*Kaynak Metin*.
******************************
2 Kasım 2012 Cuma

Salep Mahlep


Üzerimde kötü bir etki var. Ben süt dökmüş kedi görmedim hiç. Sakladığım samanların zamanı gelmedi. Pire için yorgan yakamadım çünkü ben pire de görmedim. Hiç dört ayaküstüne düşemedim. Kuru gürültüye pabuç bıraktım. Şaşacak bir pusulam hiç olmadı. Paçayı kurtarmam gereken maceralarım...
Görmediğim, yapmak isteyip de yapamadığım ne çok şey var yarabbi! İngilizcede advanced düzeyine hiç erişemedim. Olasılık hesabı yapamadım. Bol s’lilere çalışamadım. Pilavın kıvamını tutturamadım. Havuçları jülyen doğrayamadım. Photoshop, excel bilemedim. Yeni bir ülke görmedim. Yeni insanlar tanımadım. Seni sevmiyorum diyemedim, seni seviyorum da diyemedim. Önemli mi?
******************************
*Kayıtlar*.

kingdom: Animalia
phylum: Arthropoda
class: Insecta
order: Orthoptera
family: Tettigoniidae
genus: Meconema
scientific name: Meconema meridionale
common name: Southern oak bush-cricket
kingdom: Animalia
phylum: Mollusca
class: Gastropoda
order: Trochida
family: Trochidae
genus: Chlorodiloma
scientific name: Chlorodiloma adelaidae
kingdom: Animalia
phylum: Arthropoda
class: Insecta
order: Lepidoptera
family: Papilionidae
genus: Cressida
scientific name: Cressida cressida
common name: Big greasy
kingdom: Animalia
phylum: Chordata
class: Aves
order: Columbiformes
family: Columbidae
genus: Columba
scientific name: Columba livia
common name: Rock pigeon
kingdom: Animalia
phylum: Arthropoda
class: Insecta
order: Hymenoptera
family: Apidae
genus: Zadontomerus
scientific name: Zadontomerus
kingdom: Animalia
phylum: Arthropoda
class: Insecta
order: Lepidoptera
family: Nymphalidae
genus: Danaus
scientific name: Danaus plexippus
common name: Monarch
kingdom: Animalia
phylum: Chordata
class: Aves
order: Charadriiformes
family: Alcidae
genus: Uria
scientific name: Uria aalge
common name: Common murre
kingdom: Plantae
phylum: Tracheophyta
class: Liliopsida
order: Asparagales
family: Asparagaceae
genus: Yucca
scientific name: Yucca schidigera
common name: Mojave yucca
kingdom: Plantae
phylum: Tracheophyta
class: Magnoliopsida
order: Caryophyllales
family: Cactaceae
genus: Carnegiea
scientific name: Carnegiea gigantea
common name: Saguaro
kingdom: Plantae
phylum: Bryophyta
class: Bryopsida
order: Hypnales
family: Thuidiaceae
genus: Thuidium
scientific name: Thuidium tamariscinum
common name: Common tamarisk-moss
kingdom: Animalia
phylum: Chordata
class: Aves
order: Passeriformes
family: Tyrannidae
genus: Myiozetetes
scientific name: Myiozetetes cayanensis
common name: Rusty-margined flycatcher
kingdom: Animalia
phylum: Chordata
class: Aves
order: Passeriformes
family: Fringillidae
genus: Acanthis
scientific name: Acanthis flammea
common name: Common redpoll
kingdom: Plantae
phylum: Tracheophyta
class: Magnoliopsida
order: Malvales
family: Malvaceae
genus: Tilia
******************************
*Verilen Problem 1*. Kaynak metne göre jülyen doğranamayan sebze hangisidir?
*Verilen Problem 2*. Kaynak metinde "Salep Mahlep" sözlerinin bulunduğu yerden başlayıp "kurtarmam gereken maceralarım..." sözlerinden sonra biten bölümü kelimesi kelimesine aktarın.

*Doğru Yanıt 1*. Havuç.

*Doğru Yanıt 2*.
Salep Mahlep


Üzerimde kötü bir etki var. Ben süt dökmüş kedi görmedim hiç. Sakladığım samanların zamanı gelmedi. Pire için yorgan yakamadım çünkü ben pire de görmedim. Hiç dört ayaküstüne düşemedim. Kuru gürültüye pabuç bıraktım. Şaşacak bir pusulam hiç olmadı. Paçayı kurtarmam gereken maceralarım...